- Theology: Pentecostal Charismatic
- Headquarters: Dzorwulu, Accra, Ghana
- Founder: Bishop Charles Agyinasare
- Official website: https://www.perezchapel.org

= Perez Chapel International =

Ghanaian Pentecostal Charismatic Christian church

Perez Chapel International is an evangelical, Pentecostal Charismatic Christian church. It was founded by bishop Charles Agyinasare and is headquartered in Accra, Ghana in Dzorwulu.

==History==
Perez Chapel International was founded under the name of Word Miracle Church International by Charles Agyin-Asare in 1987 in Tamale. In 1994, the headquarters were transferred to Accra and a new church was established with 70 people. In 2011, it inaugurated the Perez Dome, a 14,000-seat temple In 2013, the Perez Dome had 7,000 members and the denomination had 50,000 members in Accra. It took the name of Perez Chapel International in 2013. In 2017, it claimed to have 400 churches in 16 countries.

== Media Assets ==
The Church owns and operates Precious TV a private Christian television station.

==Education==
The Church runs the Perez University College is a co-ed Christian University located in Gomoa Pomadze in the Central region of Ghana.
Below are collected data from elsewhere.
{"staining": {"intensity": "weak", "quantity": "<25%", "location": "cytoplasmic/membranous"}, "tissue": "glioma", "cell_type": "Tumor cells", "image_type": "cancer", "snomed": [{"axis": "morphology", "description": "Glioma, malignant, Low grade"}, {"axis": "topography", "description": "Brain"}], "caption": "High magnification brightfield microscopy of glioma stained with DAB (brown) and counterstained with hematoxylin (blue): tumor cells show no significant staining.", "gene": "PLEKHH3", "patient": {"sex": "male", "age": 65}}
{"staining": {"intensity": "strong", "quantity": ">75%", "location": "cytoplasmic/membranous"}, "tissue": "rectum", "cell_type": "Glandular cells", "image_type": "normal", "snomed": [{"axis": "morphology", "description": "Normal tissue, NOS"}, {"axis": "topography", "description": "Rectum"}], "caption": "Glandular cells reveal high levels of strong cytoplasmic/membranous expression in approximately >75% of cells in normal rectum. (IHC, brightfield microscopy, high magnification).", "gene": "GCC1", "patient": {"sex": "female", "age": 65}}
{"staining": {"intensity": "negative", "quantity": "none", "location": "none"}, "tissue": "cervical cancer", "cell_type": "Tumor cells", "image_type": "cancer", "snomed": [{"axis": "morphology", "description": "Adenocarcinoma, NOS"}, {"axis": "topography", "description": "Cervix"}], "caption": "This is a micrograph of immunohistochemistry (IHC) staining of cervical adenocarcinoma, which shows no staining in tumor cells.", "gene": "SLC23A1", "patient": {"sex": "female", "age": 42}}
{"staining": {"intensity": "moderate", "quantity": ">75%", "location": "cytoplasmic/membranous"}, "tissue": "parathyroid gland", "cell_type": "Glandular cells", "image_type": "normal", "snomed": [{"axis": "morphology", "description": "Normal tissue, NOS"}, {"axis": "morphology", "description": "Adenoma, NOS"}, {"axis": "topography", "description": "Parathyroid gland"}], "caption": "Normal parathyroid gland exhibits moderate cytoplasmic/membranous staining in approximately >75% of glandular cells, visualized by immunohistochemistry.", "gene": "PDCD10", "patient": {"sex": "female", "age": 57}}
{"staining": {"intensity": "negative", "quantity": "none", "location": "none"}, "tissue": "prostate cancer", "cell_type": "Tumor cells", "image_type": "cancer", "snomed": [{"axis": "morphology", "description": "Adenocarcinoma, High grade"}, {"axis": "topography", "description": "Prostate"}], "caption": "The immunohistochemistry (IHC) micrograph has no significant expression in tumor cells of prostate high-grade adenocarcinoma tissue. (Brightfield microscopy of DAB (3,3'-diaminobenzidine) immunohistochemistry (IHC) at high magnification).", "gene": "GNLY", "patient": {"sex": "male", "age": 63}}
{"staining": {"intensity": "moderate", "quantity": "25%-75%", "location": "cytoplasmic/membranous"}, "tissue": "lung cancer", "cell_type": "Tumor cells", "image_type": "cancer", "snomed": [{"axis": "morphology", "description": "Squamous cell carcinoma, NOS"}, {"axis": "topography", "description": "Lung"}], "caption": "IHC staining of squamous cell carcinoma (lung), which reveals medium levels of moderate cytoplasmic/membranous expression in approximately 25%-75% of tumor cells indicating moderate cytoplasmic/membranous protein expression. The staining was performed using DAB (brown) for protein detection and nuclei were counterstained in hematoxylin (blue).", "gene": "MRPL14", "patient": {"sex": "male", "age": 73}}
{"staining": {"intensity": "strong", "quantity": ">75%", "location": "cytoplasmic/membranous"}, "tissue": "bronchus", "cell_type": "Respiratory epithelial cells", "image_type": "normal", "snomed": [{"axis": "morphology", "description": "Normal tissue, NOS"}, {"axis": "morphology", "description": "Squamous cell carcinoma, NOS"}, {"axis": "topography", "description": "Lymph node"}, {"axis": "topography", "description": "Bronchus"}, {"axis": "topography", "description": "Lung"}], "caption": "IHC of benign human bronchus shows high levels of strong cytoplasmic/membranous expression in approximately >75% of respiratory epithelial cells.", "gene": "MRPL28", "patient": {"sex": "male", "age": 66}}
It was formerly known as the Pan African Christian University College. It was the first private university to be established in the Central region.

== Controversies ==
The Kirk Franklin show attracting such amount of audience that exceeded the 14,000-capacity dome. The incapability of thousands of people to enter the place received criticism against the organisers, Multimedia Group, and the church.